Closed Bug 738394 Opened 12 years ago Closed 8 years ago

crash ratio views do not match UI due to queries by operating system

Categories

(Socorro :: Database, task)

x86
macOS
task
Not set
normal

Tracking

(Not tracked)

RESOLVED WONTFIX

People

(Reporter: pclemente, Unassigned)

References

Details

What differences are you seeing? One thing could be that we specifically see to not double-count hangs in the results on crash-stats (i.e. include only one hang-pair half) but other than that, count all different types of crashes and hangs for all process types. If you tell us a few numbers to compare, it's probably easier to get a hold on how the differences come to exist.

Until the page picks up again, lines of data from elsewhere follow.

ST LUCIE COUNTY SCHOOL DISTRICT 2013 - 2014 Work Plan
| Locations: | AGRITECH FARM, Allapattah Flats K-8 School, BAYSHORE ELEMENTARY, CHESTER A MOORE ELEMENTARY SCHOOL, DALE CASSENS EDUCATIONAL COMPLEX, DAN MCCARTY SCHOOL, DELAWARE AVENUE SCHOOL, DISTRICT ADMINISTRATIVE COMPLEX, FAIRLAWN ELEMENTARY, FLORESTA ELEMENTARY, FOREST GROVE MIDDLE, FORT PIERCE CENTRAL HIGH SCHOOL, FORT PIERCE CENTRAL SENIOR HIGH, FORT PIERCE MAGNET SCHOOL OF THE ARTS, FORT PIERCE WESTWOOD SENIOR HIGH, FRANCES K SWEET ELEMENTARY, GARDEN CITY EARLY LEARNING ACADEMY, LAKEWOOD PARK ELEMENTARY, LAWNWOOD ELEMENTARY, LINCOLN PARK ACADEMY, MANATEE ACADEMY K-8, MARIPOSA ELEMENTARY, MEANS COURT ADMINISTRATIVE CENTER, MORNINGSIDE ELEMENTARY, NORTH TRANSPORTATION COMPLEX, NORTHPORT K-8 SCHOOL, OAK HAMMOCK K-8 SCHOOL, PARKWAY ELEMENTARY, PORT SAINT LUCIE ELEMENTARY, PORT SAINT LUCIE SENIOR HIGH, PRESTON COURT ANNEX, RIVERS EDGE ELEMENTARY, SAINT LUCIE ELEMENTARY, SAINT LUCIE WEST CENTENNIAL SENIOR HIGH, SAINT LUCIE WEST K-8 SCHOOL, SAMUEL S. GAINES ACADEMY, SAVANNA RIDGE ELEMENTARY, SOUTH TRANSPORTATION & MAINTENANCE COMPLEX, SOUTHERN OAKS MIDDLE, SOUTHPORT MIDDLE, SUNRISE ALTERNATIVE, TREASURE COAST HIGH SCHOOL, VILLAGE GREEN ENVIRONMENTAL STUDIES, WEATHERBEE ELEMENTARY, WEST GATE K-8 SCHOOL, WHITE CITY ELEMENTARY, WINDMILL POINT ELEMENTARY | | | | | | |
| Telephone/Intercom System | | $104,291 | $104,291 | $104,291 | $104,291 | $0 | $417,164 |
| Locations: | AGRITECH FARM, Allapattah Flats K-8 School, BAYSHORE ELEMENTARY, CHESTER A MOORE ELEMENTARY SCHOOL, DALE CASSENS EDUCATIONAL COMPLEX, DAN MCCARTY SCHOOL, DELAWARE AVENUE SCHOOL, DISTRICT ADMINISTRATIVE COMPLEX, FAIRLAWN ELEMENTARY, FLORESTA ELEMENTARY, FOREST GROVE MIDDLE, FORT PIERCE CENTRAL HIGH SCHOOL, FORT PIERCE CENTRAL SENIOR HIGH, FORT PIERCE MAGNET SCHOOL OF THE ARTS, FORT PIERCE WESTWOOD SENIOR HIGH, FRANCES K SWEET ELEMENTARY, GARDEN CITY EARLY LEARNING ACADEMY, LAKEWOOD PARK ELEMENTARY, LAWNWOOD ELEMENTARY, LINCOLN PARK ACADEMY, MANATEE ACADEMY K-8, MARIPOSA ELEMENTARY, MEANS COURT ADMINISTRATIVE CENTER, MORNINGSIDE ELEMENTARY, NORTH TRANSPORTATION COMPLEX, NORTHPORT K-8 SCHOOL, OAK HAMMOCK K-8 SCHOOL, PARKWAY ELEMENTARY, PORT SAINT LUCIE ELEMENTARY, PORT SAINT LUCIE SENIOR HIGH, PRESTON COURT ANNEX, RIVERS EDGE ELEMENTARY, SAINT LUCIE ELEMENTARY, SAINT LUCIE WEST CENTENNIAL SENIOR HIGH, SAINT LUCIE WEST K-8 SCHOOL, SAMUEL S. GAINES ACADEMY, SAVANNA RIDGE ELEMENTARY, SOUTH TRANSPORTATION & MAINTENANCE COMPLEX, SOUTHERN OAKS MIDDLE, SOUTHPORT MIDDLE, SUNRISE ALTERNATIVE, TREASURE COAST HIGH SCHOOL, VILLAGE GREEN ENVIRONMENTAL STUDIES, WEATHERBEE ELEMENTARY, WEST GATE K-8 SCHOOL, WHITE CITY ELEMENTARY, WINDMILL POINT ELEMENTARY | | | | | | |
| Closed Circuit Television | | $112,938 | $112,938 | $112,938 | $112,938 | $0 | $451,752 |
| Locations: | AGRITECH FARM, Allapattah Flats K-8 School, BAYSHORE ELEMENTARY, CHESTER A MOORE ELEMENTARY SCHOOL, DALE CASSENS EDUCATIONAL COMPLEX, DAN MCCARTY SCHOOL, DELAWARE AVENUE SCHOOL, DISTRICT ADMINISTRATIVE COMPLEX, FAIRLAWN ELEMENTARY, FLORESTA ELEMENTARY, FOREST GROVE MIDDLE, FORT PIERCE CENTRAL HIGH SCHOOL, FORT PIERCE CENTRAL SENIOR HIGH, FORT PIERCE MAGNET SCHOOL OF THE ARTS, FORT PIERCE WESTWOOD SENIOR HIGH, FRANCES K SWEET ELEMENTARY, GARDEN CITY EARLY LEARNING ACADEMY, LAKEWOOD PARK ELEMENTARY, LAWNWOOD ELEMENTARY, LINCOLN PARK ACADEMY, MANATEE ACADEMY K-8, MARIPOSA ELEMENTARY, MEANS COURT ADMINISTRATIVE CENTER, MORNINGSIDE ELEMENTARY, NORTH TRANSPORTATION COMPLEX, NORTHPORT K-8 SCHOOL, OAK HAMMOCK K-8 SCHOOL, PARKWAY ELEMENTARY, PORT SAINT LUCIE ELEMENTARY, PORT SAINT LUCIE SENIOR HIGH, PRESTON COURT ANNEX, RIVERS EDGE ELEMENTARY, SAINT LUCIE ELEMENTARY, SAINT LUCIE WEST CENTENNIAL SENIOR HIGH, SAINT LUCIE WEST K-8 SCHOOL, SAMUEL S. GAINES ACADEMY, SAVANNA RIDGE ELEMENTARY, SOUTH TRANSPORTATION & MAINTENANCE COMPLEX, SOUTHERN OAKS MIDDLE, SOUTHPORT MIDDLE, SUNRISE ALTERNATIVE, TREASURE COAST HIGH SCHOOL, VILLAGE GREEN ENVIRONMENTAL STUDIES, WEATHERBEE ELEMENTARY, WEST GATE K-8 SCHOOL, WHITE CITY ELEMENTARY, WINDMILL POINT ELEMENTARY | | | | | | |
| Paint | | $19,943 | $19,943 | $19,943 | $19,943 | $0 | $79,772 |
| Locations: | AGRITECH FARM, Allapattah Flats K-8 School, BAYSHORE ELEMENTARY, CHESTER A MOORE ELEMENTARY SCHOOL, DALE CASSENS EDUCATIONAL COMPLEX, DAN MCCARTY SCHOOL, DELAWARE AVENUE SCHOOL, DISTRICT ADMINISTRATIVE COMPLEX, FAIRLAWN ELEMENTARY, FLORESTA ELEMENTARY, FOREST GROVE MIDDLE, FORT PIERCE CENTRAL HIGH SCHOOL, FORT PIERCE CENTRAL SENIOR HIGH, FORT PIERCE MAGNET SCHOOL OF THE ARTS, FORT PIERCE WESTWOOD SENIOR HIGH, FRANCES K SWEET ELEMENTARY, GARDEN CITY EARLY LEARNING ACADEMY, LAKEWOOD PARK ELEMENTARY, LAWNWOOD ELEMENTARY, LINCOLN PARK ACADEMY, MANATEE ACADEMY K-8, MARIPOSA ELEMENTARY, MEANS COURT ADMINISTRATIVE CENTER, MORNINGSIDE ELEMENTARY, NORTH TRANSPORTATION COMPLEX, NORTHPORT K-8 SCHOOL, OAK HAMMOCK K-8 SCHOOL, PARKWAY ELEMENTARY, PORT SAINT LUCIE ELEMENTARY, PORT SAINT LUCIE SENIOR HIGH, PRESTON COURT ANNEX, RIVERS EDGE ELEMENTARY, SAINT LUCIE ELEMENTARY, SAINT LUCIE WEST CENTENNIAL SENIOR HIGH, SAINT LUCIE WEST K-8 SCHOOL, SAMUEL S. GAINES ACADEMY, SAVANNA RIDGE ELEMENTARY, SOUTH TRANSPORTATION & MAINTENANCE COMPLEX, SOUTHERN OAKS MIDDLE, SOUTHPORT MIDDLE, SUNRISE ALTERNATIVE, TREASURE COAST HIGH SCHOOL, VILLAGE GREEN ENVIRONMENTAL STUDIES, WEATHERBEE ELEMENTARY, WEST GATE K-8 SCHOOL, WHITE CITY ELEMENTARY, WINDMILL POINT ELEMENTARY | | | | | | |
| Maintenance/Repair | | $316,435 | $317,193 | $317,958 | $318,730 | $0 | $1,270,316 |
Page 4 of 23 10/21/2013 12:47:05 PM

Unfortunately I haven't got IT to install postgresql support on the machine I use for my scripts, so I can't run the queries myself and see what's going on.
Well, Paula's query isn't filtering by OS, which the daily graph does, so it excludes "Unknown" OS.  However, even when I filter one which should match the source exactly, I get a higher total from the database than I do from the graph, by about 5%.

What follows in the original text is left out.